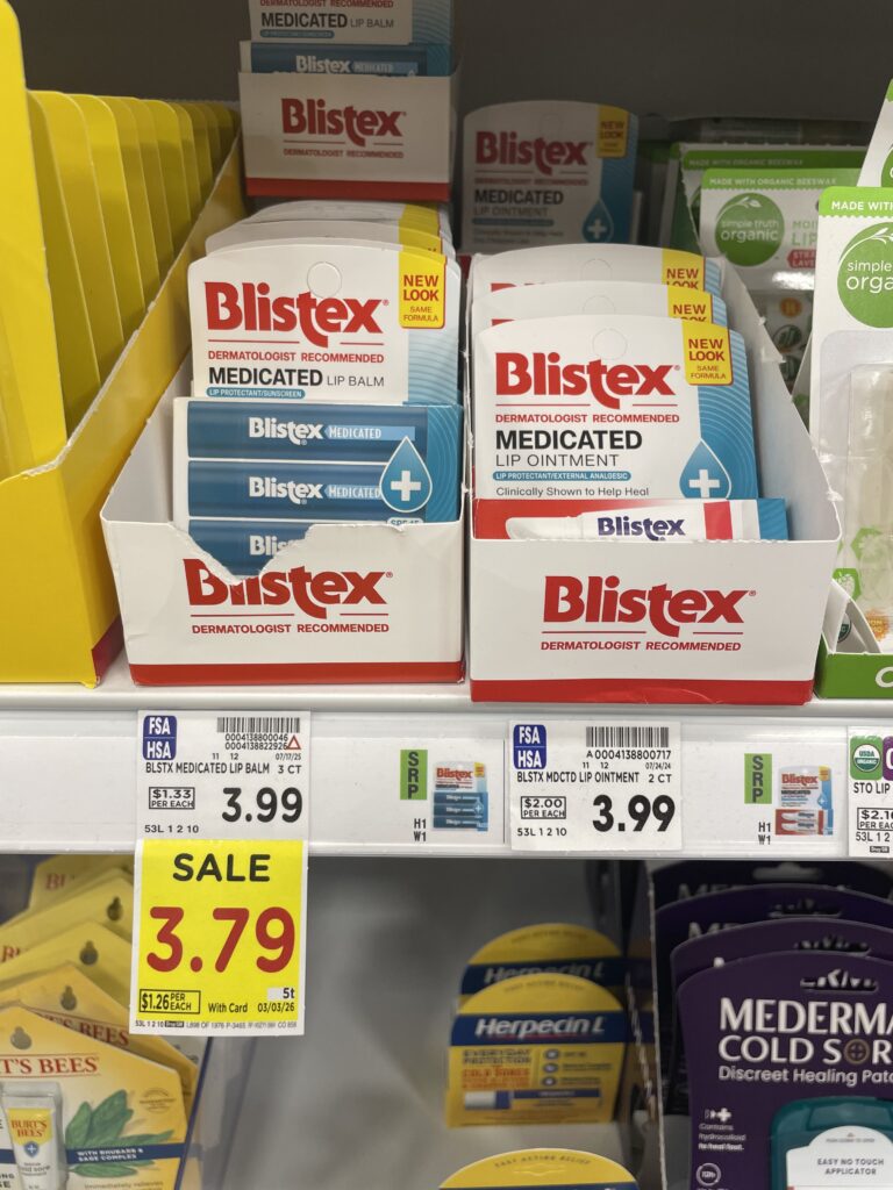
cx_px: 446
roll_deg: +0.1
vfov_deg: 67.3
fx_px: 894
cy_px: 595
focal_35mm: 26
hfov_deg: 53.1
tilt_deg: -28.0
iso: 64
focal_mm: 4.2
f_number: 1.6
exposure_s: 1/63
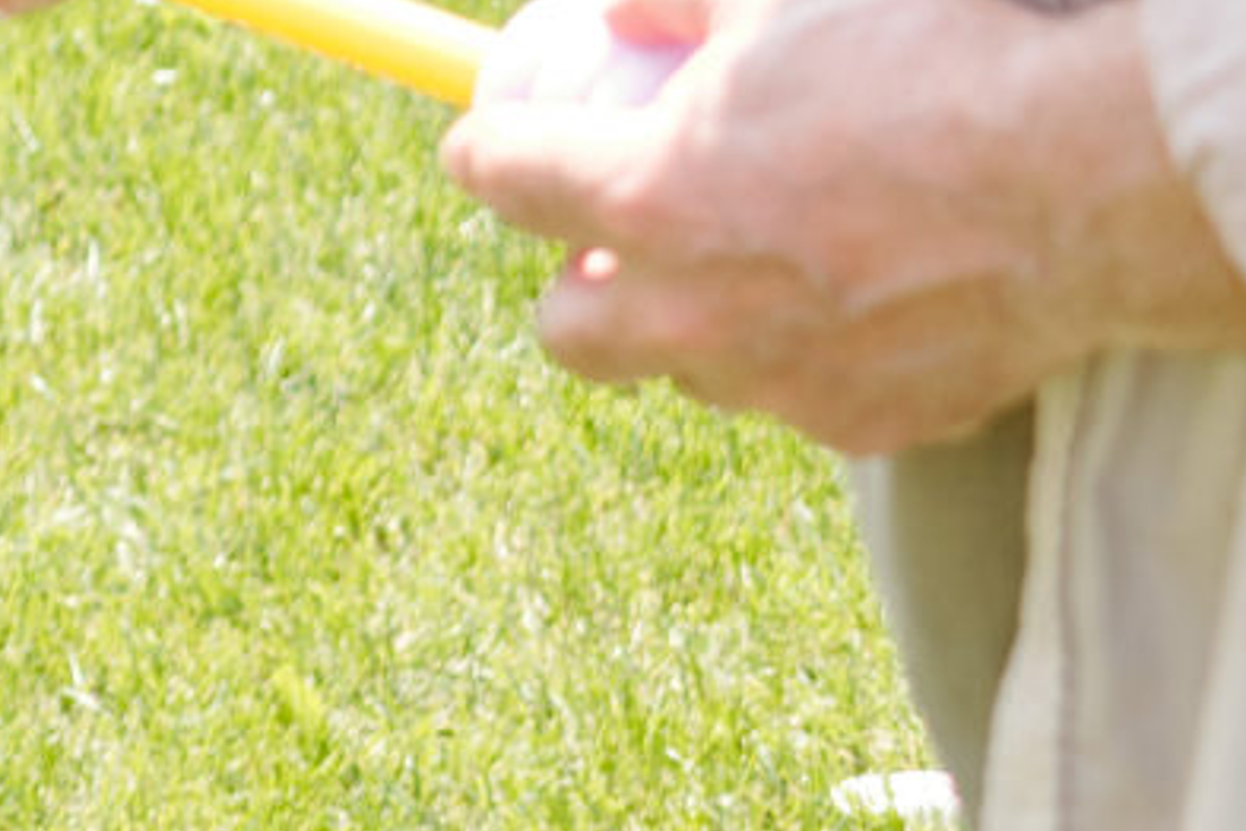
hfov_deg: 7.6
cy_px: -801
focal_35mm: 228
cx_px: -2806
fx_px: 7891
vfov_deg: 5.9
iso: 200
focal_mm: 35
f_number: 3.5
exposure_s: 1/500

* [Required action] In the data above, find the line containing "focal_35mm: 26", then output it and every later line exactly, without the pictures.

* [Solved exercise]
focal_35mm: 26
hfov_deg: 53.1
tilt_deg: -28.0
iso: 64
focal_mm: 4.2
f_number: 1.6
exposure_s: 1/63
hfov_deg: 7.6
cy_px: -801
focal_35mm: 228
cx_px: -2806
fx_px: 7891
vfov_deg: 5.9
iso: 200
focal_mm: 35
f_number: 3.5
exposure_s: 1/500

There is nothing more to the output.